Prestasi buruk itu tentu amat disayangkan mengingat tahun ini adalah tahun ke-50 sejak Celtic menjadi klub Britania pertama yang menjadi juara Piala Eropa (sekarang Liga Champions). Di final 1967, mereka mengalahkan Internazionale dengan skor 2-1. Padahal, saat itu Inter yang diasuh Helenio Herrera lebih diunggulkan setelah berhasil menjadi juara pada edisi 1964 dan 1965. Atas keberhasilan itu, tim Celtic tersebut kemudian diberi julukan "The Lisbon Lions", merujuk pada kota tempat pertandingan digelar.
Saat ini, sulit rasanya untuk membayangkan Celtic mengulangi prestasi tersebut. Sederhana saja alasannya: Mereka tidak punya sumberdaya yang cukup untuk berprestasi di kancah Eropa.
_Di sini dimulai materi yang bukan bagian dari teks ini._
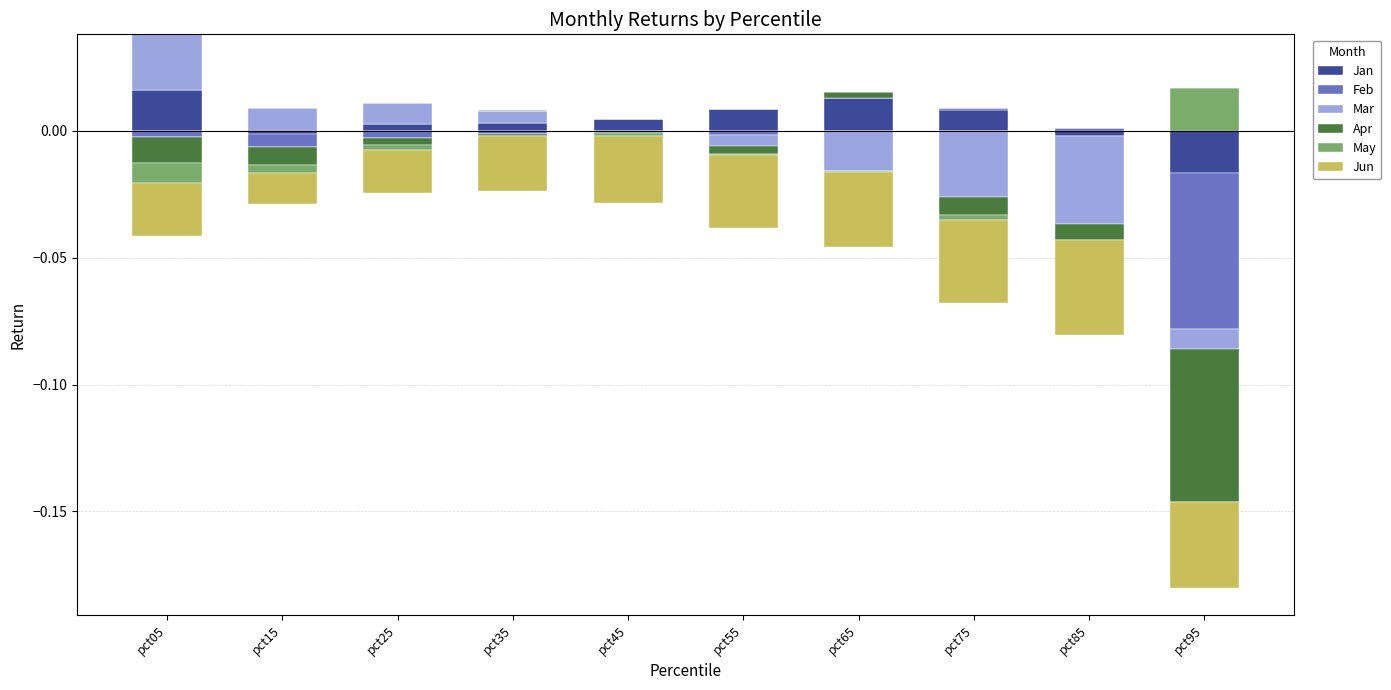

The May series shows 0.0 at pct25. True or false?

True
Terakhir kali Celtic melaju ke final kompetisi antarklub Eropa adalah pada musim 2002/03. Saat itu mereka dilatih oleh Martin O'Neill dan kalah di final dari Porto yang diasuh Jose Mourinho.
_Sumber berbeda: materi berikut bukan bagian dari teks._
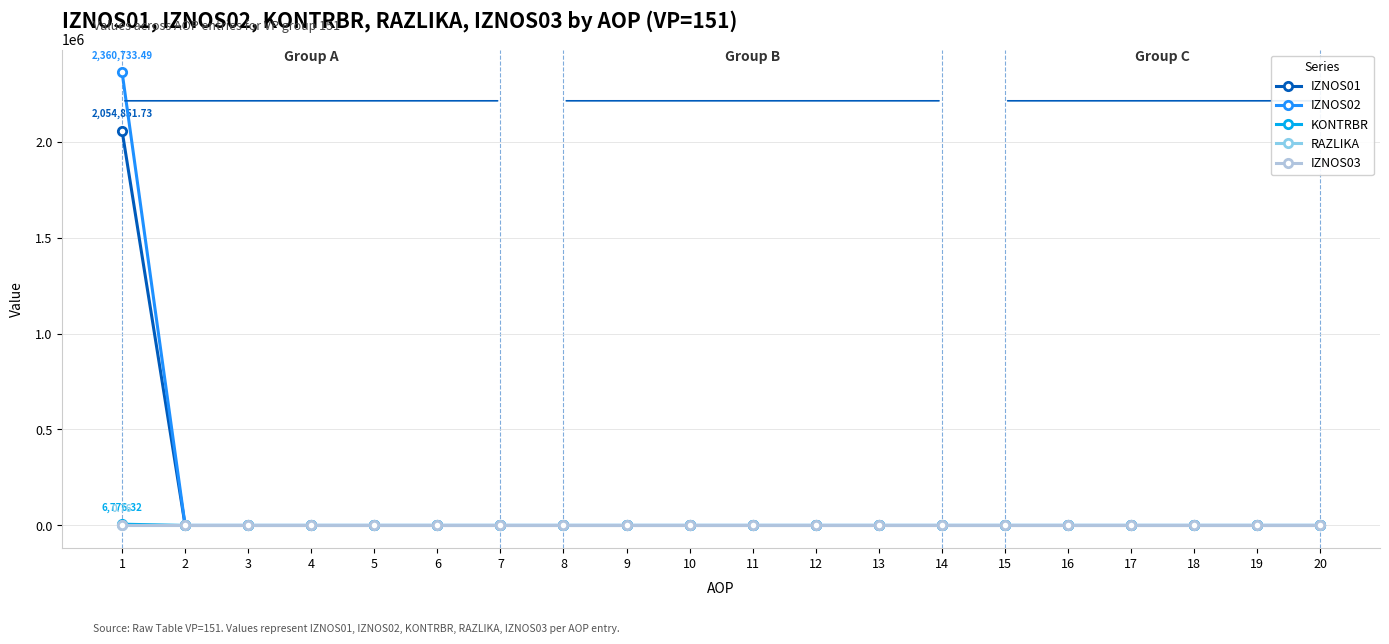

What is the highest value of the IZNOS02 series?

2360733.5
Ketika Celtic menjadi juara Piala Eropa 1967 itu, mereka diperkuat sepenuhnya oleh pemuda-pemuda setempat. Hampir semua pemain yang dibawa hari itu ke Lisbon lahir dalam radius 10 mil dari Celtic Park, kecuali Bobby Lennox yang lahir di Saltcoats -- 30 mil dari Parkhead. Di zaman sekarang, mengulangi hal seperti itu adalah sebuah kemustahilan. Mau bagaimana pun, kebutuhan akan pemain asing sudah jadi keharusan. Kini, bintang terbesar Celtic pun merupakan seorang pemain asing berkewarganegaraan Prancis: Moussa Dembele. Yang jadi masalah, mengandalkan Dembele saja tentu tidak cukup untuk menghadapi lawan-lawan yang punya Lionel Messi atau Cristiano Ronaldo.
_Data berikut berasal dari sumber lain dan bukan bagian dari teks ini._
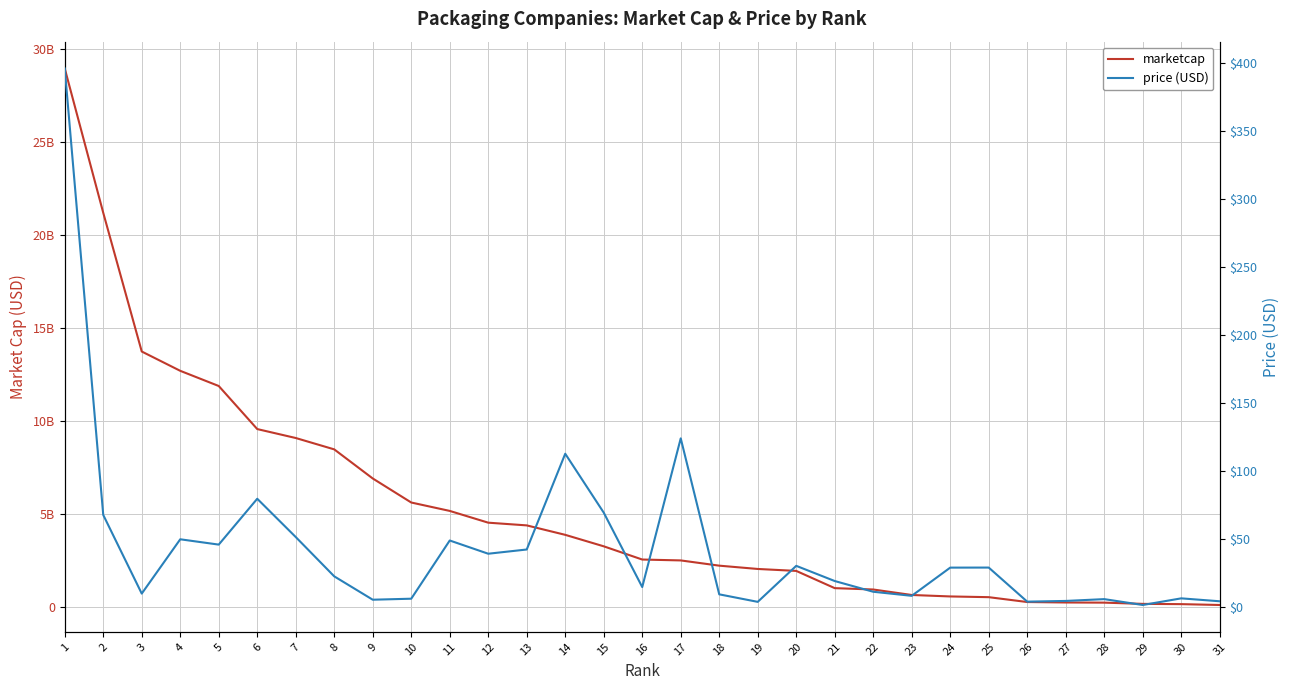

Rank the series by their average value, from lowest to highest.

price (USD), marketcap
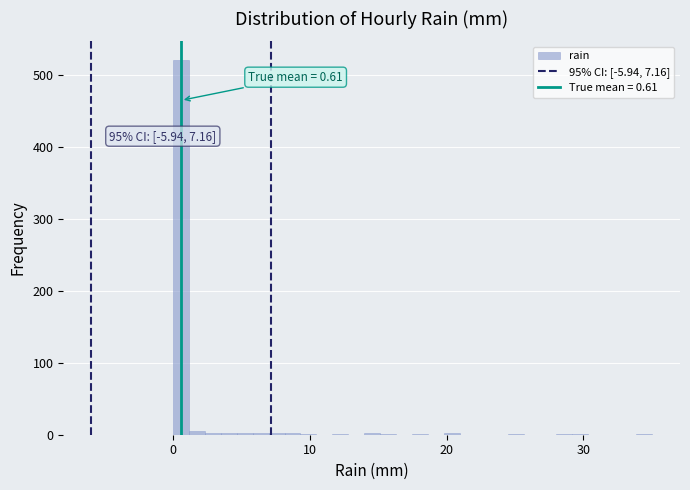

Read against the x-axis, roughly where is the centre of the tallest bar?

1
Melihat fenomena demikian, rasanya kejayaan masa lampau Celtic itu takkan pernah bisa terulang lagi. Meski begitu, para pendukung Celtic pun tampaknya tidak keberatan. Di dunia kecil itu, mereka adalah penguasa. Terlebih lagi, sang rival utama, Rangers, kini masih berusaha mengais kembali kebesaran mereka yang amblas ketika mereka dinyatakan bangkrut pada 2012 silam. Di dunia kecil itu, Celtic adalah adikuasa dan Brendan Rodgers menjadi despot yang dipuja rakyatnya sekaligus dibenci para lawan. Masuknya nama B-Rod -- julukan Rodgers -- di lagu rakyat Celtic pun rasanya tinggal tunggu waktu saja.
*) Scottish Premiership hanya diikuti oleh 12 klub. Agar bisa menjalani 38 pertandingan seperti liga-liga pada umumnya, mereka membagi liga menjadi tiga putaran. Pada pekan 1-22, semua tim bertemu secara kandang dan tandang. Pada pekan 22-33, semua klub bertemu sebanyak satu kali entah kandang maupun tandang. Terakhir, pada pekan 33-38, enam tim teratas akan saling berhadapan sekali (entah kandang maupun tandang), demikian pula dengan enam tim terbawah.